Croup is a viral infection most commonly caused by parainfluenza types 1 and 3 but other causes include influenza A and B, adenovirus, respiratory syncytial virus (RSV), and metapneumovirus. The resulting generalized airway inflammation and edema of the upper airway mucosa causes one of the most common upper airway obstructions in young children. Significant complications though such as endotracheal intubation and death is rare.
Classically, patients are between 6 months and 3 years of age with a sudden onset of a barky cough, inspiratory stridor, hoarseness, and respiratory distress that is worse at night. The barking cough usually disappears after 48 hours and often lasts only 3-7 days.
A Canadian paper outlines some of the key differential diagnoses which we included as a table below along with adding the importance of recognizing retropharyngeal, parapharyngeal, and peritonsilar abscesses.
Recently, the Canadian Paediatric Society published a paper which a great algorithm breaking down the approach to a patient with croup.
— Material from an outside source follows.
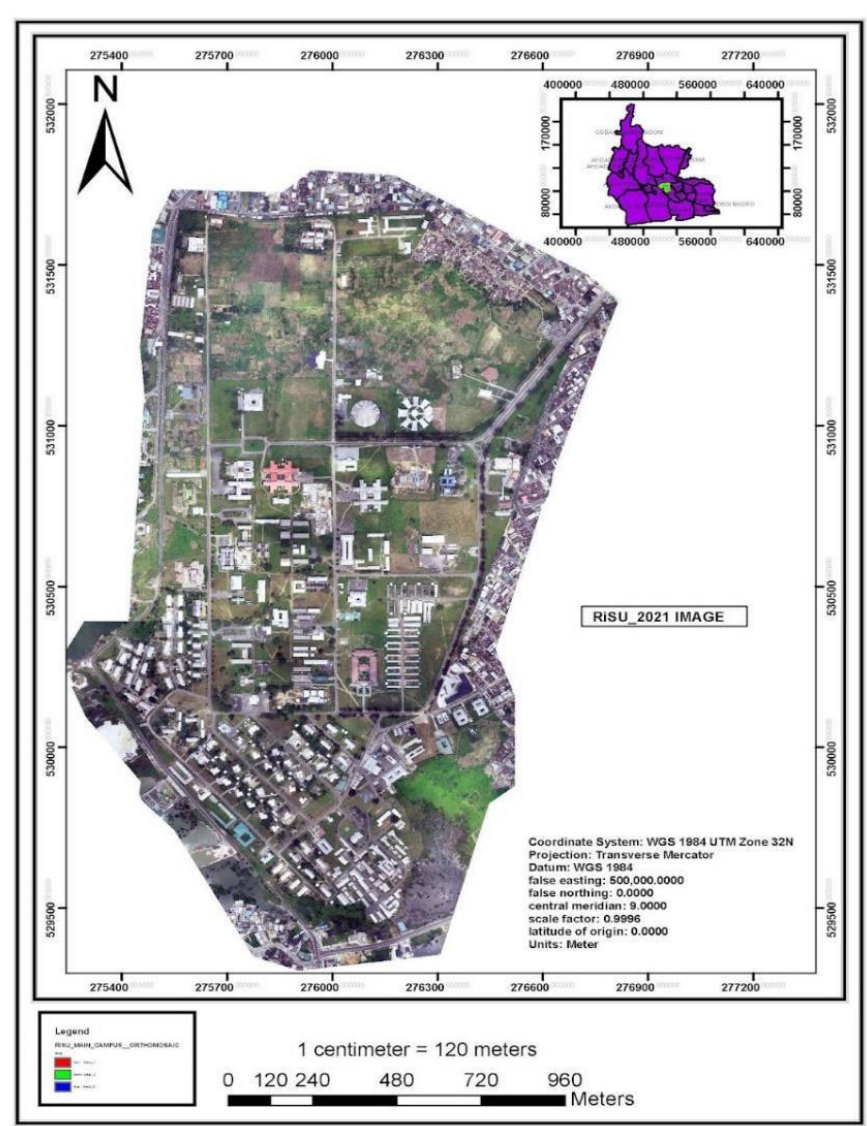
Figure 1: 2021 UAS Acquired Imagery of Rivers State University Portharcourt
Essentially, the care depends highly on the severity of symptoms. This is generally a less is more approach. Special care should be taken to avoid frightening the patient.
Dexamethasone is generally given at 0.6mg/kg, but some trials have used lower doses without clear evidence of benefit. Using dexamethasone can help reduce return visits and admissions, have improved sleep, and less stress to the parents.
Nebulized epinephrine (usually racemic) is safe, effective, and fast acting. The effects can be within 10 minutes and disappear after 2 hours. Safe discharge can be done in 2-4 hours.
Other therapies do exist, but their evidence such as with heliox is limited. Children who fail the initial measures may require pediatric ICU admission.